Il didietro del Free Software


Quando qualcuno viene a sapere che sono, ero o sarò un Programmatore e che sul mio notebook utilizzo quasi totalmente Free Software, inevitabilmente mi chiede "Non starai pensando di toccare il mio computer?" e poi "Free Software? Ma cosa ci guadagnano?"

Devo premettere che le mie azioni sono maledettamente pragmatiche, pertanto se con il pensiero riuscissi anche a formulare una risposta adeguata, all'atto pratico, le mie parole la trasformerebbero in un carosello di fuochi d'artificio evanescenti. Questo mio pragmatismo mi porta ad essere come un adolescente imberbe al quale una prostituta chiede: "Sesso libero? Ma cosa ci guadagnano?"



Ebbene, non riesco a rispondere (e magari le fisso le tette)!
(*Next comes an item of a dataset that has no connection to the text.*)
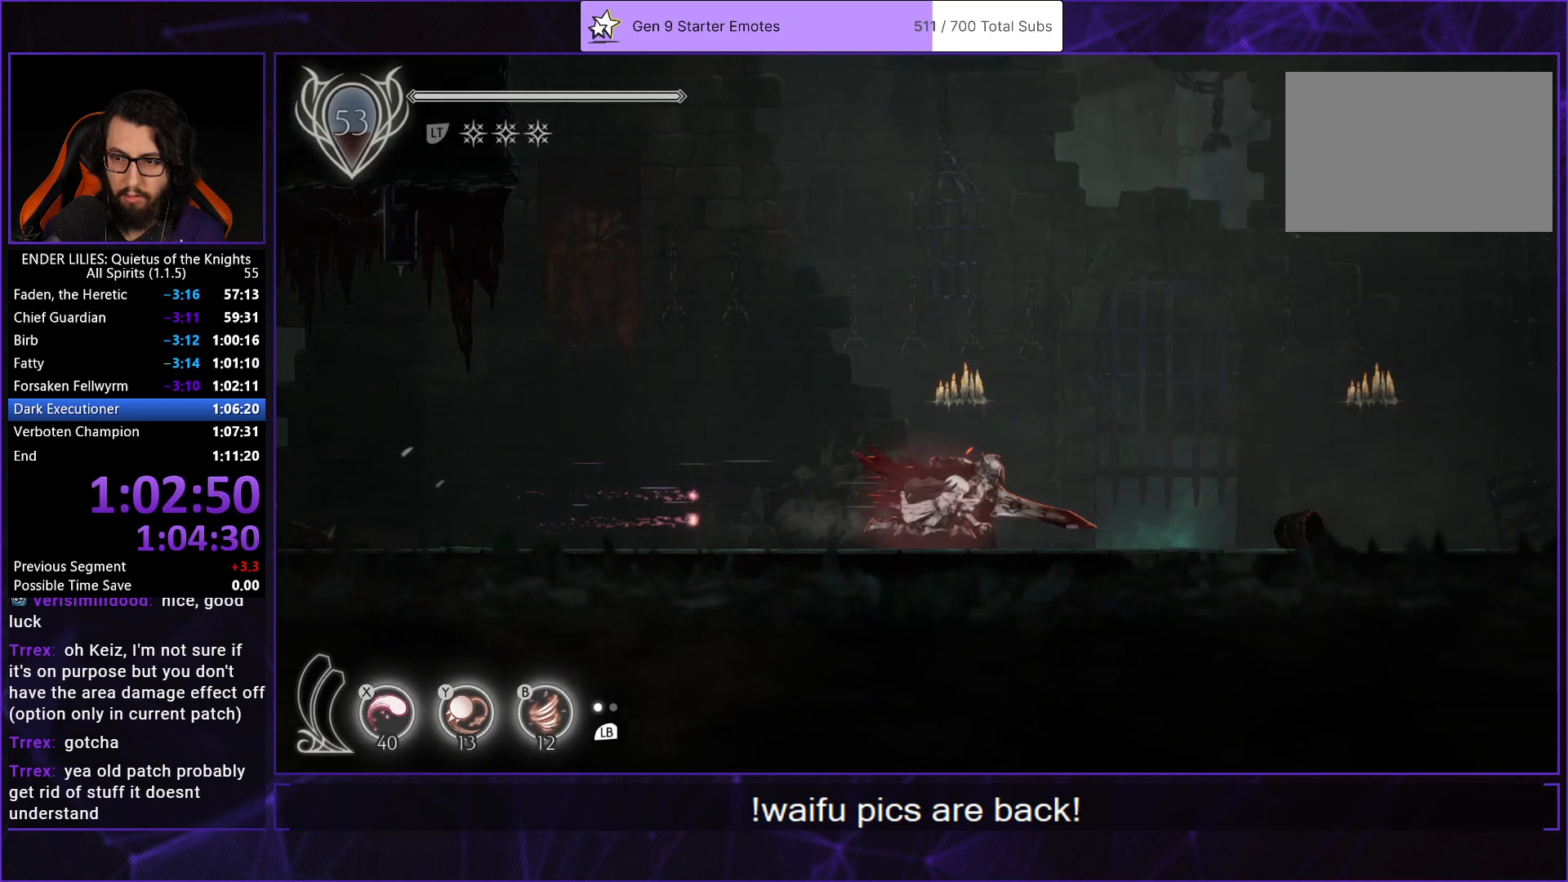
{"buttons": ["R2", "DPAD_RIGHT"], "left_stick": "center", "right_stick": "center", "events": []}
Ecco (qui prevale il mio pragmatismo) mettermi i panni dell'ipotetica prostituta (qualcuno lo doveva pur fare) e girare la domanda a un esponente del Free Software: pmate - fellow della FSFE.



L'intervista al didietro*

*vi ricordo che, come didietro a un software c'è un Programmatore, didietro a un'ideale c'è qualcuno.



Scambio di saluti nel salottino di More+


D: Benvenuto pmate, preferisco non stringerti la mano perché dicono che voi del Free Software siete molto, concedimi il termine, “eccitabili”.

R: Ciao More+ e grazie dell'ospitalità.
Sarà poco convenzionale per un salottino ma, visto il titolo di questa rubrica, preferisco sedermi con con le spalle al muro.



D: Scusami se inizio a bruciapelo, ma non ho potuto non notare che il tuo alias, pmate, sia composto da mate (traduzione: compagno, amico, accoppiarsi...), è una scelta puramente casuale o, invece, segue una chiara linea del Free Software?

R: Il mio alias ha origini ben diverse... (check) mate sta per scacco matto (sono un appassionato giocatore di scacchi di infimo livello).
Nel gergo scacchistico, in verità, si usa dire solo “matto”. Insomma, mi sembrò una perfetta sintesi dei miei gusti hobbystici e della mia condizione mentale quando lo scelsi per iscrivermi a un gioco online... ;-)
Da allora non l'ho più cambiato.
Il Free Software non c'entra...
Deluso?



D: No, ci vuole molto meno per deludermi, come ad esempio con un'irregolare disposizione delle icone sul desktop.
Mmm,... la regia mi invita, con tanto di cenni sottotitolati, a leggerti la prossima domanda.
Dato che hai il vizietto di trasfigurare la tua identità in un alias, mi domandavo perché hai scelto di vestire i panni digitali di una persona semplice quando avresti potuto divulgare il tuo pensiero a una massa più attenta sul cubo di una discoteca?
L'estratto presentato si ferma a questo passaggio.